A Memory

After having lunch with James I walked down to the pier to think about some things.

As I stepped onto the pier I looked across the sea. Out in the horizon I saw a big black cloud gathering and I felt the cold North Wind as a gust of wind pushed my hair out of my face.

“Miss I think you better be heading home. The storm is going to be hitting us within an hour.” A fisherman near me said as he picked up a basket of half live, smelly fish.

“I will. I just have to pick up my father and then we’ll be heading home, were there will be with a nice bowl of stew.”

“I could do with a nice bowl of stew me self. Well get going young Miss.” The fisherman said as he went back to work. And I walked to the end of the pier where my father would have docked his fishing boat.

This wouldn’t have been a lie years ago. But it is now. As for why this wouldn’t be a lie is because before I was eleven I lived with my father.


Mother died when I was born. I was three weeks over due and they say that when I came out I took her life so that I could live. But father never blamed me and he raised me.

He was a fisherman and so taught me a little about fishing and how to defend my self. It lasted for about ten years and then one October morning he went out to the sea to put out his fishing nets and never came back. And so with not wanting to live in an orphanage I went to a life out on the streets and in crime.

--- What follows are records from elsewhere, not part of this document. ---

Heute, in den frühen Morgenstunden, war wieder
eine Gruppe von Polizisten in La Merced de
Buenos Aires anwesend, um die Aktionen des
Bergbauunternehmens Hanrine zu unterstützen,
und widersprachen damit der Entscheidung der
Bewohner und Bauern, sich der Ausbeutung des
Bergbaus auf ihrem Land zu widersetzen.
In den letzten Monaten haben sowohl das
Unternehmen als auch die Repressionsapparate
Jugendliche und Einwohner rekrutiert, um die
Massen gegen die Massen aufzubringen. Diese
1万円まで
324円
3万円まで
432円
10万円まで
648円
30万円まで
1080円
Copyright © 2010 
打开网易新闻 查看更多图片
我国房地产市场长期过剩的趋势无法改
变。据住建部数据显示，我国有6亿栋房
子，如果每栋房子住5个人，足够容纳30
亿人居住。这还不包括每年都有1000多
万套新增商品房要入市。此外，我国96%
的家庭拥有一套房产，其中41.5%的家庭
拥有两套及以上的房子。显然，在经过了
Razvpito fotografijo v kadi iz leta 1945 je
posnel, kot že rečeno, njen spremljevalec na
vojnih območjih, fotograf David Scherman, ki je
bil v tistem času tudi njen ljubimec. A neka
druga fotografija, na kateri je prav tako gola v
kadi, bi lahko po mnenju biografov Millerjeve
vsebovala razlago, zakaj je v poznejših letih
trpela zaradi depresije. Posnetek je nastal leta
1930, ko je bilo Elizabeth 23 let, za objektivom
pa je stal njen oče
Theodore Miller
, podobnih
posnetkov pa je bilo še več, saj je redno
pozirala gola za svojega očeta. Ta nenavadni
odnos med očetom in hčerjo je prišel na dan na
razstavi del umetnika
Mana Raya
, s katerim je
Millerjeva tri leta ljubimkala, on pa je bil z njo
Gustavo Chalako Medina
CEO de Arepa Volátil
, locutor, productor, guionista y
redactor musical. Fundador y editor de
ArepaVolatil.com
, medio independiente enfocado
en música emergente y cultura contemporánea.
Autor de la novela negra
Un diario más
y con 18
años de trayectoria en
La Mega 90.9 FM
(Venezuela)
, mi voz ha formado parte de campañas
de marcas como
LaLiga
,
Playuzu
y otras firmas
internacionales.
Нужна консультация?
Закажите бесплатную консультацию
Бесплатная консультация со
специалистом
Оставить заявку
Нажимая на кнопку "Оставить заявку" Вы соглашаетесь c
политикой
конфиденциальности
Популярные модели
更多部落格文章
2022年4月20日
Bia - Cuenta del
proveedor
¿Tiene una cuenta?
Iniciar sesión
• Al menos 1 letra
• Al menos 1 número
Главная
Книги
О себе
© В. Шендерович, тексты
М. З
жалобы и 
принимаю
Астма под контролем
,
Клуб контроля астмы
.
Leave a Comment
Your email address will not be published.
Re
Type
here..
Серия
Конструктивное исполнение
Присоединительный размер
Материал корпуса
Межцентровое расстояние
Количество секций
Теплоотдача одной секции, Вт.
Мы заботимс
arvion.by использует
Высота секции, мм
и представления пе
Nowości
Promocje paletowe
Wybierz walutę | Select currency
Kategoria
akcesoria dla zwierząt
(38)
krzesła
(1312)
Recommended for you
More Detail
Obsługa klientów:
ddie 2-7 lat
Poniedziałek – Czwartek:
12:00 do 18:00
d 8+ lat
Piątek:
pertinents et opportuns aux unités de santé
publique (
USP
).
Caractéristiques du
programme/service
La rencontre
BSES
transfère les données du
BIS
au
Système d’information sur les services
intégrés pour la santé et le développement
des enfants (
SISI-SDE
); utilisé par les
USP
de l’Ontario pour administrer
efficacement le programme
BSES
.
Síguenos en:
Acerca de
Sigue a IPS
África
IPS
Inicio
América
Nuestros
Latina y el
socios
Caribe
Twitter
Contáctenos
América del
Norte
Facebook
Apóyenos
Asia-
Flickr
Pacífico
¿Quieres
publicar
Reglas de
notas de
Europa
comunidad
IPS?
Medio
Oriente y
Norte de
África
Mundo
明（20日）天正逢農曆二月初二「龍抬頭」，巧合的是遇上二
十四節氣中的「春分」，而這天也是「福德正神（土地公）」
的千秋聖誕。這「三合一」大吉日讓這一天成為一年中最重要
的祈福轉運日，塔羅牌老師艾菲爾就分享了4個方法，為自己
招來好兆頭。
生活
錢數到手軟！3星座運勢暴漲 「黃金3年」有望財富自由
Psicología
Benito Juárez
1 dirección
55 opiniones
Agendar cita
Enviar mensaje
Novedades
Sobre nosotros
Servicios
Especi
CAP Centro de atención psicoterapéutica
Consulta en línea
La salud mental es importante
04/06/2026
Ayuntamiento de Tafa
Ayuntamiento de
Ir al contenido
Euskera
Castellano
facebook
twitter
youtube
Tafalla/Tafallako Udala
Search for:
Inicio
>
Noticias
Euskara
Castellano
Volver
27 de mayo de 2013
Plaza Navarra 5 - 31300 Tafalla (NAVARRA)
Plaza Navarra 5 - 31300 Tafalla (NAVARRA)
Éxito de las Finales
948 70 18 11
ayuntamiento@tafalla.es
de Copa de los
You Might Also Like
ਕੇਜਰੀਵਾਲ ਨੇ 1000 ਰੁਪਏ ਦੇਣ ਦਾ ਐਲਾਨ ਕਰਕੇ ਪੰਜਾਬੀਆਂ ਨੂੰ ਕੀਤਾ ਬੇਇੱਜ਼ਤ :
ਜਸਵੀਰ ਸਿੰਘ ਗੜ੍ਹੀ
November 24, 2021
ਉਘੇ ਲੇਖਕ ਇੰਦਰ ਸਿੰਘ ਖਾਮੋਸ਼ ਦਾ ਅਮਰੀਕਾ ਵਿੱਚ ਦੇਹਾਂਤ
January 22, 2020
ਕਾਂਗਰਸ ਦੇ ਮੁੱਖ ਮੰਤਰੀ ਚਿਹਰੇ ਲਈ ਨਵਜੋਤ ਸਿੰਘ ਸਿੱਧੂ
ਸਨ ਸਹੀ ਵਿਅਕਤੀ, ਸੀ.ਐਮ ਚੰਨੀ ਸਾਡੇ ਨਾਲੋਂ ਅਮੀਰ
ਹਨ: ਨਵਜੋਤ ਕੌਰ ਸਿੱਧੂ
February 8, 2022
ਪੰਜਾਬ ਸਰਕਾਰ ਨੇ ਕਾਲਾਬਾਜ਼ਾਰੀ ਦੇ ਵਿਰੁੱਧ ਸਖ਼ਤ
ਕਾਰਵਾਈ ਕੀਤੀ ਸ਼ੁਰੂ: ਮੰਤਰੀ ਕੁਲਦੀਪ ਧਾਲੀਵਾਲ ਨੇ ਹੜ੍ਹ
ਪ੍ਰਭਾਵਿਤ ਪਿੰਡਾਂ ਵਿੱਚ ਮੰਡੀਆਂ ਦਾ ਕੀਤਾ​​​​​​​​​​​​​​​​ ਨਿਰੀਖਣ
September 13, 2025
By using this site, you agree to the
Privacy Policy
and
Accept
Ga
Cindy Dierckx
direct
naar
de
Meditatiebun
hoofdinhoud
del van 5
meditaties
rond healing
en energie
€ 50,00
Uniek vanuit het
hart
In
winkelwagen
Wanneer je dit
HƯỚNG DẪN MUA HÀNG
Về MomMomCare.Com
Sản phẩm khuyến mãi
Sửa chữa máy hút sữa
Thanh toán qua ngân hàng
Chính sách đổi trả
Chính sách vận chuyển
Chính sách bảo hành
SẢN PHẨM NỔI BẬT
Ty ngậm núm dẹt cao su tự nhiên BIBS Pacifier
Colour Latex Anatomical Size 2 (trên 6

When I got to the edge of the pier I sat down and took off my shoes and sock and after looking at my pale feet I put my toes in the warm seawater. And then my thoughts drifted away from this world and it’s troubles.


I must have drifted to sleep because the next thing I knew someone was calling me Miss and touching my shoulder.



“I think you fell asleep waiting for someone here Miss.” The voice said. I looked up and there was a young man was standing over my shoulder and looking at me.

“Oh, no I wasn’t waiting for someone. I come here to think.” I stood up and grabbed my shoes and socks.

“I see. Well you’ll want to get your self home. The storm is going to be hitting us soon, so you’ll want to be heading home now.” He said as I looked out at the horizon and saw that the storm was half way here.

“Your right.” I walked passed him.

“Miss?” I heard him call out to me.


“Can I walk you home?”

“I live just not five minutes away. I’m sure I’ll be fine. But thanks.”

“Alright. Good day miss.”

“Good day.” I turned back around and walked home.